__WHAT TO WORK ON__
Restate only the tail of the data below, starting at the line that contains "List each element's type and" and including the last line, word for word.

Page layout parsing data

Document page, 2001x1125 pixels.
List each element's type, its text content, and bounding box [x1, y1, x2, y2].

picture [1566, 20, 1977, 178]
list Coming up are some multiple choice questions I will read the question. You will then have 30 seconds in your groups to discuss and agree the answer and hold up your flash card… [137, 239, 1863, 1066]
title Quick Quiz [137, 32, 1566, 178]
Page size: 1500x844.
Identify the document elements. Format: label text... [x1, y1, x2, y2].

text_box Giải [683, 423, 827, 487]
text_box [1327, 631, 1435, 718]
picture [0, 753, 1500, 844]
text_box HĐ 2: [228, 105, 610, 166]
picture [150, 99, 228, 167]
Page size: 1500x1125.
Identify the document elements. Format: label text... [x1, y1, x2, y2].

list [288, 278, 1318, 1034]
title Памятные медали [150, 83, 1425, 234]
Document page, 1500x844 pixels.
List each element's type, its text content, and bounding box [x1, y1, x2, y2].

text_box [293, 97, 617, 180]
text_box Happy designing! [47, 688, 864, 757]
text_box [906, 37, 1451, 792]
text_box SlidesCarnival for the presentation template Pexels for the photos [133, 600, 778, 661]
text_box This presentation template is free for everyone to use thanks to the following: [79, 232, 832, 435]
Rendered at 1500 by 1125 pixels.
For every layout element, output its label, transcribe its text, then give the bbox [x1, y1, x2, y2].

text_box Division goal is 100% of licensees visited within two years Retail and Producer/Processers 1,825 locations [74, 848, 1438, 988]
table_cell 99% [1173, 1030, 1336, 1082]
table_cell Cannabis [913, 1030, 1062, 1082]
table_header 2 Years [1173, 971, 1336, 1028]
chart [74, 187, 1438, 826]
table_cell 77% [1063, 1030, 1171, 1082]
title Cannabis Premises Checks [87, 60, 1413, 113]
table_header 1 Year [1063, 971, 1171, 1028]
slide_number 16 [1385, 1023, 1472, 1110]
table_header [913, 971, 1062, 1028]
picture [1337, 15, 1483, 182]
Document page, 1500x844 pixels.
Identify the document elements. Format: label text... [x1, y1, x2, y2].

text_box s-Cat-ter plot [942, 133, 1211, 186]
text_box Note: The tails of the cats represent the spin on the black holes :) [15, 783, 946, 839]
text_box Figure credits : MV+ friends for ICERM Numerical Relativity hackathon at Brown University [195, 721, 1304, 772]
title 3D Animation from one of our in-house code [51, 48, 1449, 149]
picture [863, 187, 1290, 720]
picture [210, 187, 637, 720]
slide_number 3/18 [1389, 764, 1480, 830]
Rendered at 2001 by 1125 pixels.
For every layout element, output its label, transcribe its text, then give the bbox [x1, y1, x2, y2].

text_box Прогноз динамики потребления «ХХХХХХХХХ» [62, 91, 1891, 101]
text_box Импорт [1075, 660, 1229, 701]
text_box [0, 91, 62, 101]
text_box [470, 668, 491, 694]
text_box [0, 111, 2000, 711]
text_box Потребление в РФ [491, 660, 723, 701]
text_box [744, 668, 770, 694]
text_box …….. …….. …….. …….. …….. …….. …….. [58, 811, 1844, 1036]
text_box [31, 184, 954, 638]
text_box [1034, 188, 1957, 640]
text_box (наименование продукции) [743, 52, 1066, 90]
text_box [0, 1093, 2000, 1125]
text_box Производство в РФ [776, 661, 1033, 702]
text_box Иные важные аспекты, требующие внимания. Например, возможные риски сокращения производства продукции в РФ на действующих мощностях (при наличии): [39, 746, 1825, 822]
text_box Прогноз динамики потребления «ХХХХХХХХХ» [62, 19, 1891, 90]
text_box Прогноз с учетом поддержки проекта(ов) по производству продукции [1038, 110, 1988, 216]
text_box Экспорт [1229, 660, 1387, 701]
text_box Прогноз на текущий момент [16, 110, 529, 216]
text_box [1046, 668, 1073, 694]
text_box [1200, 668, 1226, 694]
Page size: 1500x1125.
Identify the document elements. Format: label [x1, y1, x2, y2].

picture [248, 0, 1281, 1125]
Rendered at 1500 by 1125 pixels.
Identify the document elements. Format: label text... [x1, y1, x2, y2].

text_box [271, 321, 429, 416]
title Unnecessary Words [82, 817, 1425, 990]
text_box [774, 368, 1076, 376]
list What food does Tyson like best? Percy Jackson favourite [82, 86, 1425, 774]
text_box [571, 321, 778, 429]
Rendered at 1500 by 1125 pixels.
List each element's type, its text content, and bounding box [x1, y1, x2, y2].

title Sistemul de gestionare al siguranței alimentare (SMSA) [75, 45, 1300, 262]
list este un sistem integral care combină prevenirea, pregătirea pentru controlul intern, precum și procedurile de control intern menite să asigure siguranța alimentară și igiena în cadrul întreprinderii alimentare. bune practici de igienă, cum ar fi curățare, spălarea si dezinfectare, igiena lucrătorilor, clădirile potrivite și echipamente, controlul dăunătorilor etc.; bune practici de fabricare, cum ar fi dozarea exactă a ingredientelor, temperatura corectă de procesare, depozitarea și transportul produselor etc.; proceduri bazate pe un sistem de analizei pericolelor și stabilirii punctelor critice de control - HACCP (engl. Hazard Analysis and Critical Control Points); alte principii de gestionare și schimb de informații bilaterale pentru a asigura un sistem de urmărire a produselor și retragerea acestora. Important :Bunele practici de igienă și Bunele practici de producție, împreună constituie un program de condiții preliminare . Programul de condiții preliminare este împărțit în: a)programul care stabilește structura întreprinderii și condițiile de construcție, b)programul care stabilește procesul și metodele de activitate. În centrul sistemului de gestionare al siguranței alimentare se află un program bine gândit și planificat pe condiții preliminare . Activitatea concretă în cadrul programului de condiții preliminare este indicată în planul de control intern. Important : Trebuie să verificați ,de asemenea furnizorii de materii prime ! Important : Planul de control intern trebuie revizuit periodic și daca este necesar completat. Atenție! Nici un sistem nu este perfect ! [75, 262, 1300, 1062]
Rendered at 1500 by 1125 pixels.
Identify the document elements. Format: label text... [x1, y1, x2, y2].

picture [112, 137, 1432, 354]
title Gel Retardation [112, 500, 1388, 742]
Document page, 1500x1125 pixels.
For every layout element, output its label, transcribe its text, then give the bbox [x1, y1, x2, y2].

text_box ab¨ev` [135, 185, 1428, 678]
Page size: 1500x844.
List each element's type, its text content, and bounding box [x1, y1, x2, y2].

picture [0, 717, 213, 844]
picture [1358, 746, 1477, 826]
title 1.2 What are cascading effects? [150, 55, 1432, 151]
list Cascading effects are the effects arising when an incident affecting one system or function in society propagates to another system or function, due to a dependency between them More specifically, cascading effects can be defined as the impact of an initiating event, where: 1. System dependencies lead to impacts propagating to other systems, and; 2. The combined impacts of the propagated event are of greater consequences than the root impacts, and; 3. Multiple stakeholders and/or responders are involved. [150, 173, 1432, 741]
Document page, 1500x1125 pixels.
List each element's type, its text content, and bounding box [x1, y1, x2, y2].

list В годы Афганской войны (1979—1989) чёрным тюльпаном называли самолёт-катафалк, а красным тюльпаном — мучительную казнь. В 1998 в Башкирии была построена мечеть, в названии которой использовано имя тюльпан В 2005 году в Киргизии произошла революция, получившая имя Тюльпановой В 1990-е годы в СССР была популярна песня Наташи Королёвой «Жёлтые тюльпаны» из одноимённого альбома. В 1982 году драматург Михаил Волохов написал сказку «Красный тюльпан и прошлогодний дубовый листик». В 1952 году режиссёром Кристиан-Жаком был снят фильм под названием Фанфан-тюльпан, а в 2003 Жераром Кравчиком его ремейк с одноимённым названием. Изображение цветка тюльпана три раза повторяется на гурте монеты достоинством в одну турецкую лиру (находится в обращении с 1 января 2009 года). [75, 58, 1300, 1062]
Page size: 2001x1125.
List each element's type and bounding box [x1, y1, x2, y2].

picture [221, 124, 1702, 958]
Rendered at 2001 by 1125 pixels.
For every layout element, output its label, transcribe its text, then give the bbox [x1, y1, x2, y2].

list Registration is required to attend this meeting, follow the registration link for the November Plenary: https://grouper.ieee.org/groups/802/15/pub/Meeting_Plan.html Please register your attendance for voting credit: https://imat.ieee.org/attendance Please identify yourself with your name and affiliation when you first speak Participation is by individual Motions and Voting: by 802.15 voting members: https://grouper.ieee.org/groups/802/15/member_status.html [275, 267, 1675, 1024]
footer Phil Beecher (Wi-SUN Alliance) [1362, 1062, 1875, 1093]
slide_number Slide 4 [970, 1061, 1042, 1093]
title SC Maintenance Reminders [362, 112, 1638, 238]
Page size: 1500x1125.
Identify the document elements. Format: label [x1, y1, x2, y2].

__SOLUTION FOR THIS EXERCISE__
List each element's type and bounding box [x1, y1, x2, y2].

picture [221, 124, 1702, 958]
Rendered at 2001 by 1125 pixels.
For every layout element, output its label, transcribe its text, then give the bbox [x1, y1, x2, y2].

list Registration is required to attend this meeting, follow the registration link for the November Plenary: https://grouper.ieee.org/groups/802/15/pub/Meeting_Plan.html Please register your attendance for voting credit: https://imat.ieee.org/attendance Please identify yourself with your name and affiliation when you first speak Participation is by individual Motions and Voting: by 802.15 voting members: https://grouper.ieee.org/groups/802/15/member_status.html [275, 267, 1675, 1024]
footer Phil Beecher (Wi-SUN Alliance) [1362, 1062, 1875, 1093]
slide_number Slide 4 [970, 1061, 1042, 1093]
title SC Maintenance Reminders [362, 112, 1638, 238]
Page size: 1500x1125.
Identify the document elements. Format: label [x1, y1, x2, y2].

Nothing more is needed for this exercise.